Imran mendorong masyarakat untuk memeriksakan diri lebih awal apabila merasakan gejala demam dengue. Dalam beberapa kasus, pasien demam dengue tidak mengalami gejala yang mencolok, seperti muntah dan bintik-bintik merah di kulit. Sebab, gejala demam dengue mirip dengan demam lain, seperti pusing dan pegal-pegal, sehingga perlu pemeriksaan lebih lanjut.
AYU NURFAIZAH
Seorang ibu dan anak mengantre di Puskesmas Rawasari, KecAMATAN Cempaka Putih, Jakarta Pusat, Rabu (5/10/2022).
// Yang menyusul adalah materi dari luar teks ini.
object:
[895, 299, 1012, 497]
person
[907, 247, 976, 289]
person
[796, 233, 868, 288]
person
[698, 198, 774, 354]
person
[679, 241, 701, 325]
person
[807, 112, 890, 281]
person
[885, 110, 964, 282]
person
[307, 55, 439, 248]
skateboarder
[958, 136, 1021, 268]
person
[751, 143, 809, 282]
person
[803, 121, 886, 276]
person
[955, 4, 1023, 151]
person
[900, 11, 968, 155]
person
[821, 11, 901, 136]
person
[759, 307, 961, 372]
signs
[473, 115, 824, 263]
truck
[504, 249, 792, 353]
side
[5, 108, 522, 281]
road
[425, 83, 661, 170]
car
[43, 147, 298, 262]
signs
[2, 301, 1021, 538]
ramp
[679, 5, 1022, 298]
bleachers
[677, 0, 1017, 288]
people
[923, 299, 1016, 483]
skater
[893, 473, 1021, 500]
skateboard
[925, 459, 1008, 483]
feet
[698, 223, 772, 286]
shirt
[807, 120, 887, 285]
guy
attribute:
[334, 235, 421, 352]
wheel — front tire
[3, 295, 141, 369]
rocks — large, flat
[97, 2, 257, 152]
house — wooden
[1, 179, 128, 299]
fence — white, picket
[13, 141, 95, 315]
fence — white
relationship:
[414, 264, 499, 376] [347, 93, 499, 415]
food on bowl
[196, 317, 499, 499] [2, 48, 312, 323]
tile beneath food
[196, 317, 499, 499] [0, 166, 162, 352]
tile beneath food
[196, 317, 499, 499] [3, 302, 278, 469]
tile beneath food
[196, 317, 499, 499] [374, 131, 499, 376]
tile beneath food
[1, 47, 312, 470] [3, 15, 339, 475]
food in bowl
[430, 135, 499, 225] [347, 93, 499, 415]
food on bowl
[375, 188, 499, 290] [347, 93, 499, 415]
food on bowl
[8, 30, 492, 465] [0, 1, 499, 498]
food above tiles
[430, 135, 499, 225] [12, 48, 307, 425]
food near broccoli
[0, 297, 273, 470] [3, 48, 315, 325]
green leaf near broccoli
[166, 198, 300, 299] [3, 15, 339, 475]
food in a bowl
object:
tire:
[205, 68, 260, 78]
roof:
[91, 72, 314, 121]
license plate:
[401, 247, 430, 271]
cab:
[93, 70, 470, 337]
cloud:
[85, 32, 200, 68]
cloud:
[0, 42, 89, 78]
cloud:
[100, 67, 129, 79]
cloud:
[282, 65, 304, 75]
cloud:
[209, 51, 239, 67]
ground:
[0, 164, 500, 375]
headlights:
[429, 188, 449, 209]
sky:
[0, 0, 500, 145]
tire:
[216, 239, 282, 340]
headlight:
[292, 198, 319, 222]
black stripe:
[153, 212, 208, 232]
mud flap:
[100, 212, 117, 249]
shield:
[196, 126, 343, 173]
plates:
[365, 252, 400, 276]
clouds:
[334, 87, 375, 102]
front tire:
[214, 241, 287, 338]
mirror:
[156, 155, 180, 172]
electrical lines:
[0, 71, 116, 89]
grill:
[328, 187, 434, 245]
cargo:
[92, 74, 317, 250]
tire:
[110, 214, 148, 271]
Epidemiolog Dicky Budiman menjelaskan, peningkatan angka kematian akibat demam dengue tidak dapat dilepaskan dari kesalahan deteksi dan diagnosis. Ketidakakuratan pendeteksian bisa terjadi karena tenaga kesehatan fokus menangani pasien Covid-19. Sementara kesalahan diagnosis dapat terjadi akibat gejala penyakit yang disebabkan oleh virus, seperti demam dengue, relatif mirip.
Namun, Dicky juga mengingatkan untuk tidak terlalu terpaku pada data. ”Bisa jadi jumlah aslinya lebih besar dari ini. Belum lagi ketersediaan fasilitas kesehatan di Indonesia belum merata sehingga banyak kasus yang tidak terekam,” ujarnya.
Ia menambahkan, metode 5M yang digunakan untuk mencegah penularan Covid-19 relevan digunakan untuk mencegah penyakit menular yang terjadi saat musim hujan, seperti demam dengue, leptospirosis, infeksi saluran pernapasan atas, dan diare. Metode 5M ini yaitu mencuci tangan, memakai masker, menjaga jarak, menghindari kerumunan, dan mengurangi mobilitas.
Bisa jadi jumlah aslinya lebih besar dari ini. Belum lagi ketersediaan fasilitas kesehatan di Indonesia belum merata sehingga banyak kasus yang tidak terekam.
Secara nasional, penanggulangan demam dengue dilakukan melalui pembasmian sarang dan jentik-jentik nyamuk. ”Kita tetap menggalakkan gerakan juru pemantau jentik (jumantik) untuk memberantas nyamuk Aedes aegypti penyebab DBD,” ujarnya.
Sementara itu, Kepala Puskesmas Cempaka Putih, Jakarta Pusat, Murni Luciana menyampaikan, pihaknya secara aktif terus menanggulangi demam dengue. ”Setiap minggu, kami dua kali memantau perkembangan jentik nyamuk di wilayah Cempaka Putih, yaitu pada hari Selasa dan Jumat,” katanya.
Di wilayah Cempaka Putih, sepanjang 2022, jumlah penderita demam dengue lebih rendah ketimbang influenza dan diare. Pada Agustus dan September 2022, rata-rata penderita demam dengue sebanyak 30 orang. Jumlah ini lima kali lipat lebih kecil daripada jumlah pasien diare dan sepuluh kali lipat lebih kecil daripada pasien influenza.